[Records from a data collection]
•••••

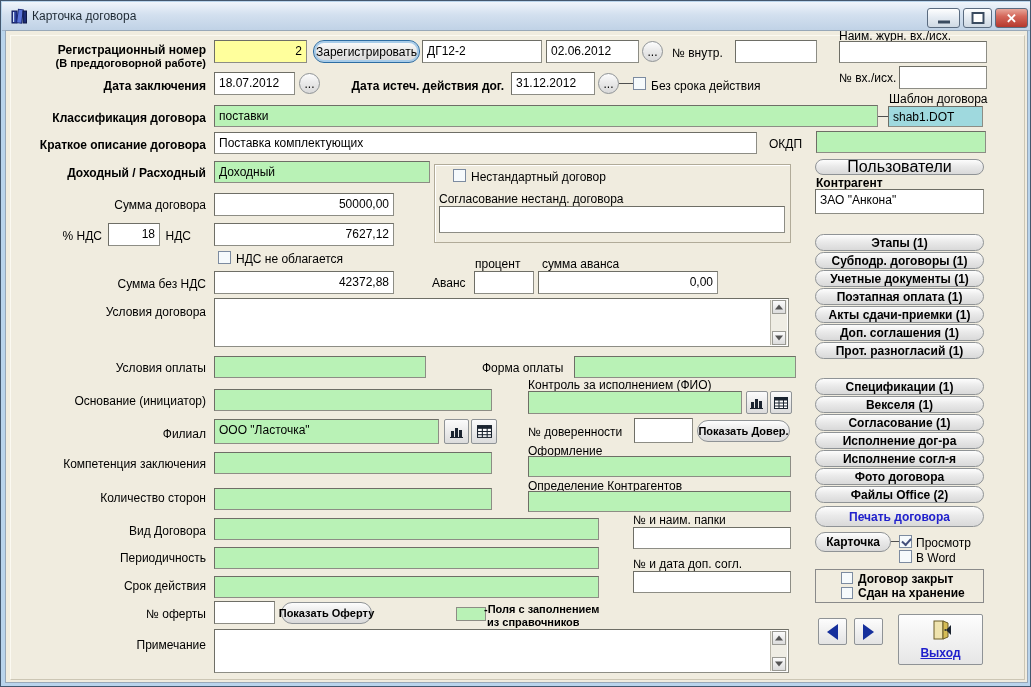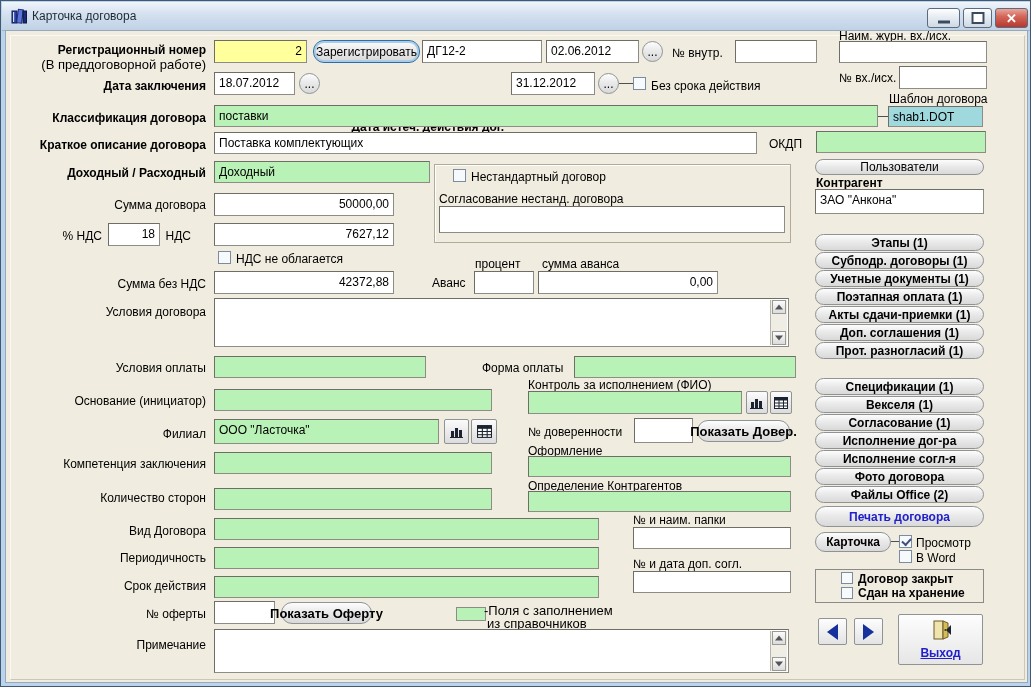--- a/index.html
+++ b/index.html
@@ -14,21 +14,21 @@
   .wbtn{position:absolute;top:6px;height:20px;border:1px solid #5a6b80;border-radius:3px;
        background:linear-gradient(#fefefe,#e6ecf3 45%,#cfd9e4);box-sizing:border-box;}
   .wbtn .glyph{position:absolute;left:50%;top:50%;transform:translate(-50%,-50%);}
   .wbtn-close{background:linear-gradient(#e8a79b,#d5685b 40%,#b5382e);}
   .content-bg{position:absolute;left:4px;top:29px;width:1023px;height:653px;background:#f0ecdf;border:1px solid #98a8b8;box-sizing:border-box;}
   .inner-panel{position:absolute;left:9px;top:34px;width:1013px;height:643px;
        border:1px solid;border-color:#fbf9f1 #ccc6b4 #ccc6b4 #fbf9f1;}
   .lbl{position:absolute;white-space:nowrap;}
   .lbl-r{position:absolute;white-space:nowrap;text-align:right;}
   .b{font-weight:bold;}
-  .small{font-size:13px;}
+  .small{font-size:11px;font-weight:bold;}
   .fld,.grn,.yel,.cyn{position:absolute;box-sizing:border-box;background:#fff;
        border:1px solid #8d8d85;border-top-color:#6e6e66;border-left-color:#6e6e66;
        padding:3px 4px 0 4px;overflow:hidden;white-space:nowrap;}
   .grn{background:#b9f2b6;}
   .yel{background:#ffff9c;}
   .cyn{background:#9fd9de;}
   .num{text-align:right;}
   .btn{position:absolute;box-sizing:border-box;display:flex;align-items:center;justify-content:center;
        border:1px solid #8f9396;border-radius:11px;cursor:default;white-space:nowrap;
        background:linear-gradient(#fdfdfd,#eaeaea 45%,#d9d9d9);}
@@ -98,21 +98,21 @@
   <div class="fld" style="left:545px;top:39px;width:93px;height:23px;">02.06.2012</div>
   <div class="btn" style="left:641px;top:40px;width:21px;height:21px;">...</div>
   <div class="lbl" style="left:671px;top:45px;">№ внутр.</div>
   <div class="fld" style="left:734px;top:39px;width:82px;height:23px;"></div>
   <div class="lbl" style="left:838px;top:28px;">Наим. журн. вх./исх.</div>
   <div class="fld" style="left:838px;top:40px;width:148px;height:22px;"></div>
 
   <div class="lbl-r b" style="right:824px;top:78px;">Дата заключения</div>
   <div class="fld" style="left:213px;top:71px;width:81px;height:23px;">18.07.2012</div>
   <div class="btn" style="left:298px;top:72px;width:21px;height:21px;">...</div>
-  <div class="lbl-r b" style="right:526px;top:78px;margin-top:41px;">Дата истеч. действия дог.</div>
+  <div class="lbl-r b" style="right:526px;top:78px;">Дата истеч. действия дог.</div>
   <div class="fld" style="left:510px;top:71px;width:84px;height:23px;">31.12.2012</div>
   <div class="btn" style="left:597px;top:72px;width:21px;height:21px;">...</div>
   <div class="hline" style="left:618px;top:82px;width:14px;"></div>
   <div class="cb" style="left:632px;top:76px;"></div>
   <div class="lbl" style="left:650px;top:78px;">Без срока действия</div>
   <div class="lbl" style="left:838px;top:70px;">№ вх./исх.</div>
   <div class="fld" style="left:898px;top:65px;width:88px;height:23px;"></div>
 
   <div class="lbl-r b" style="right:824px;top:110px;">Классификация договора</div>
   <div class="grn" style="left:213px;top:104px;width:664px;height:22px;">поставки</div>
@@ -253,21 +253,21 @@
     <span class="sb">
       <span class="sb-b sb-up">
           <i class="arr-u"></i>
         </span>
       <span class="sb-b sb-dn">
           <i class="arr-d"></i>
         </span>
     </span>
   </div>
 
-  <div class="btn" style="left:814px;top:158px;width:169px;height:16px;font-size:12px;">Пользователи</div>
+  <div class="btn" style="left:814px;top:158px;width:169px;height:16px;font-size:16px;">Пользователи</div>
   <div class="lbl b" style="left:815px;top:175px;">Контрагент</div>
   <div class="fld" style="left:814px;top:188px;width:169px;height:25px;">ЗАО "Анкона"</div>
 
   <div class="btn pbt" style="left:814px;top:233px;width:169px;height:17px;">Этапы (1)</div>
   <div class="btn pbt" style="left:814px;top:251px;width:169px;height:17px;">Субподр. договоры (1)</div>
   <div class="btn pbt" style="left:814px;top:269px;width:169px;height:17px;">Учетные документы (1)</div>
   <div class="btn pbt" style="left:814px;top:287px;width:169px;height:17px;">Поэтапная оплата (1)</div>
   <div class="btn pbt" style="left:814px;top:305px;width:169px;height:17px;">Акты сдачи-приемки (1)</div>
   <div class="btn pbt" style="left:814px;top:323px;width:169px;height:17px;">Доп. соглашения (1)</div>
   <div class="btn pbt" style="left:814px;top:341px;width:169px;height:17px;">Прот. разногласий (1)</div>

•••••

Count every line of the data above where "истеч" appears, and give the total only.

2